Russula aurea, commonly known as the gilded brittlegill, is an uncommon species of mushroom found in deciduous woodland in Europe in summer and early autumn. Unlike many red-capped members of the genus, it is edible and mild-tasting.

== Taxonomy ==

It was known for many years as Russula aurata originally published in 1801 as Agaricus auratus by the English naturalist William Withering, and placed by the father of mycology Elias Magnus Fries into the genus Russula in 1838. However, the binomial name Russula aurea had been coined by Christian Hendrik Persoon in 1796 and takes precedence. Both specific epithets are derived from the Latin aurum "gold", hence "golden".

== Description ==

The cap is 4–9 cm wide and a blood- or orange-red in colour with ridged margins. Sticky when wet, it is initially convex, then later flat, or depressed; it is able to be peeled half-way. The widely spaced gills are ochre with yellow edges, and adnexed or free. The stipe is up to 3–8 cm long and 1–2.5 cm wide, cylindrical and white or cream to golden-yellow. The brittle flesh is yellow and the taste mild. The spore print is ochre, the warty spores are oval or round and measure 7.5–9 × 6–8 μm.

===Similar species===
The overall yellow tone of Russula aurea distinguishes it from the peppery and inedible red-capped Russulas, such as the bloody brittlegill (R. sanguinaria), the sickener (R. emetica), and the beechwood sickener (R. nobilis).

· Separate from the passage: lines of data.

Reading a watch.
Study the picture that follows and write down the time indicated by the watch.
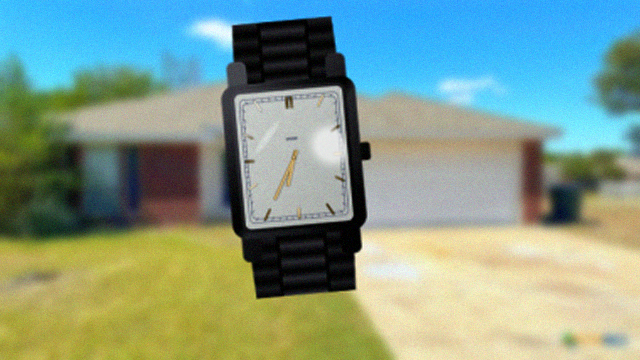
6:35
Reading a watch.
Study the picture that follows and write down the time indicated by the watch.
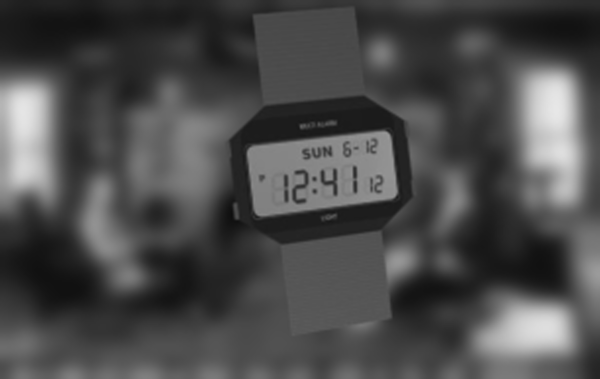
12:41:12
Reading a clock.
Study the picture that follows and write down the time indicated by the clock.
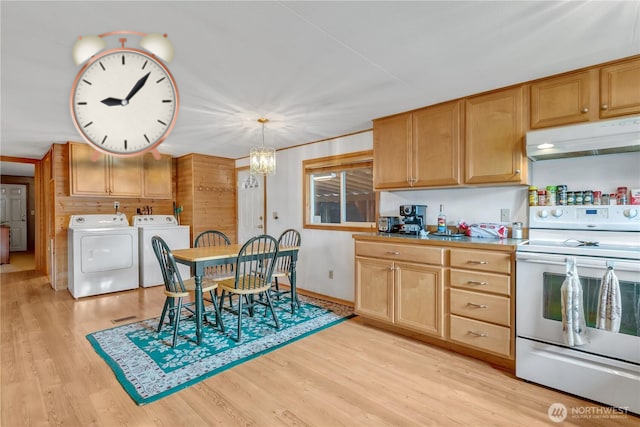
9:07
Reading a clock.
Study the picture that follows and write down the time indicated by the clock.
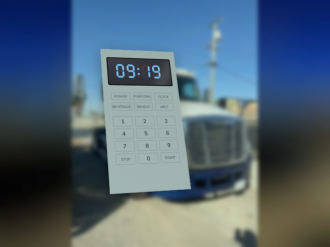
9:19
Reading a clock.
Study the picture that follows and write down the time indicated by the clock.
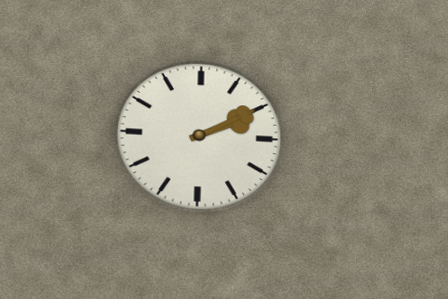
2:10
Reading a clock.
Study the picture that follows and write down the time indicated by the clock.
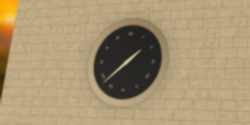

== Distribution and habitat ==

Russula aurea is found in Europe and is uncommon in Britain. It has been recorded as far east as the Black Sea region of eastern Turkey.

It occurs under deciduous trees in summer and early autumn, in particular beech, oak and hazel.

== Edibility ==

Unlike many other red-capped members of the genus, Russula aurea is mild-tasting and edible.